For example, the only known extant copy of the Longitudinal study of immigrants, 1976 wave (see II.1.1 above), is available from National Archives Canada. However, although the file is physically readable, it is in a software-dependant format readable only by 15+ year old version of SPSS, and therefore not usable today. It is effectively lost. Software-dependant formats have a very short shelf life (< 5 years).
The Canadian illness survey, 1950 was stored on 7-track tapes, the state-of-the-art storage medium at the time. These tapes have not been stored under appropriate physical conditions, and are in all likelihood no longer readable, that is, if one can locate a tape drive capable of reading 7-track tapes. The physical media on which computer-readable data are stored have a relatively short shelf-life (about 5-10 years).
For some of the early Canadian Gallup polls, the data themselves have survived, but no questionnaire (metadata) has survived. Without a column by column guide to the variables in the data file and how each variable is coded, the data are undecipherable. Thus, in conjunction with the short shelf-life of physical storage media, and the shorter shelf-life of software-dependant formats, the window of opportunity within which research data can be archived is quite small.
When data are lost, so is a part of the historical, social, geographical, and cultural context of Canada at that point in time. This context may well be extremely valuable at some point in the future, to the understanding of the development of this country, and to the planning of future strategies and policy.
Data preservation activities in Canada are hampered by a lack of resources, both of personnel and hardware and software, as well as the lack of rigorous application of standards and quality control to the processes needed to ensure long-term preservation.
II.1.3. The National Archives of Canada
The National Archives of Canada Act mandates the National Archives (NAC) to preserve and facilitate access to 'private and public records', including those in computer-readable form. Although this mandate would seem broad enough to allow for the NAC to function as a national data archive, the NAC's scheduling criteria, and lack of resources and expertise in this area have the effect of excluding research data from their collections.

Provided material
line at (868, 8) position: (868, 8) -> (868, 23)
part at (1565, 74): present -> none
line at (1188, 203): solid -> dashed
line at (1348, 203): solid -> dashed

The exercise
Using the data preservation extract, answer the following:
1. On what storage medium was the Canadian illness survey, 1950 stored?
2. For some of the early Canadian Gallup polls, what has not survived?
3. Which Act mandates the National Archives to preserve and facilitate access to "private and public records"?
The lines are separate material, unrelated to the data preservation extract.

Final result
1. 7-track tapes.
2. The questionnaire (metadata).
3. The National Archives of Canada Act.